5. Mostra-se registada pela AP. … /20060726 um aumento do capital social e alteração do contrato de sociedade, sendo o aumento do capital social no valor de € 1.000.000,00, passando a quota de (…) a ter o valor de € 1.250.000,00 e passando (…) e (…) a ser titulares, em partes iguais, de uma quota no valor de € 10.000,00.

6. Mostra-se registada pela AP. … /20070130 a transformação da Insolvente (…) – Sociedade de Construções, Lda. em sociedade anónima passando a adotar a firma “(…) – Sociedade de Construções, S.A.”

7. Mostra-se registada pela AP. … /20070213 a nomeação de (…) como membro do Conselho de Administração da Insolvente (…) – Sociedade de Construções, S.A.

8. Mostra-se registada pela AP. … /20070213 a nomeação de (…) como membro do Conselho de Administração da Insolvente (…) – Sociedade de Construções, S.A.

9. Mostra-se registada pela AP. … /20080728 a cessação de funções de (…) como membro do Conselho de Administração da Insolvente (…) – Sociedade de Construções, S.A., por destituição.

10. Mostra-se registada pela AP. … /20080820 a nomeação de (…) como membro do Conselho de Administração da Insolvente (…) – Sociedade de Construções, S.A.

11. Mostra-se registada pela AP. … /20080820 a cessação de funções de (…) como membro do Conselho de Administração da Insolvente (…) – Sociedade de Construções, S.A., por renúncia.

12. Mostra-se registada pela AP. … /20090120 a cessação de funções de (…) como membro do Conselho de Administração da Insolvente (…) – Sociedade de Construções, S.A., por renúncia.

### Detalhes do problema
De acordo com o texto fornecido, em que tipo de sociedade foi transformada a Insolvente pelo registo AP. … /20070130?

### Segmento de dados
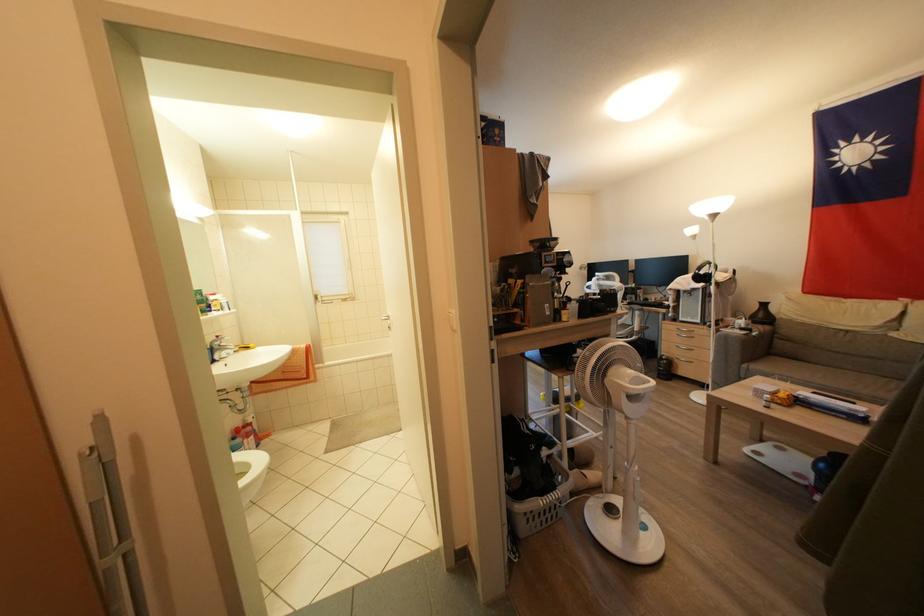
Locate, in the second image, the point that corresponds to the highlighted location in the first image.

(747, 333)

### Solução da tarefa
Em sociedade anónima.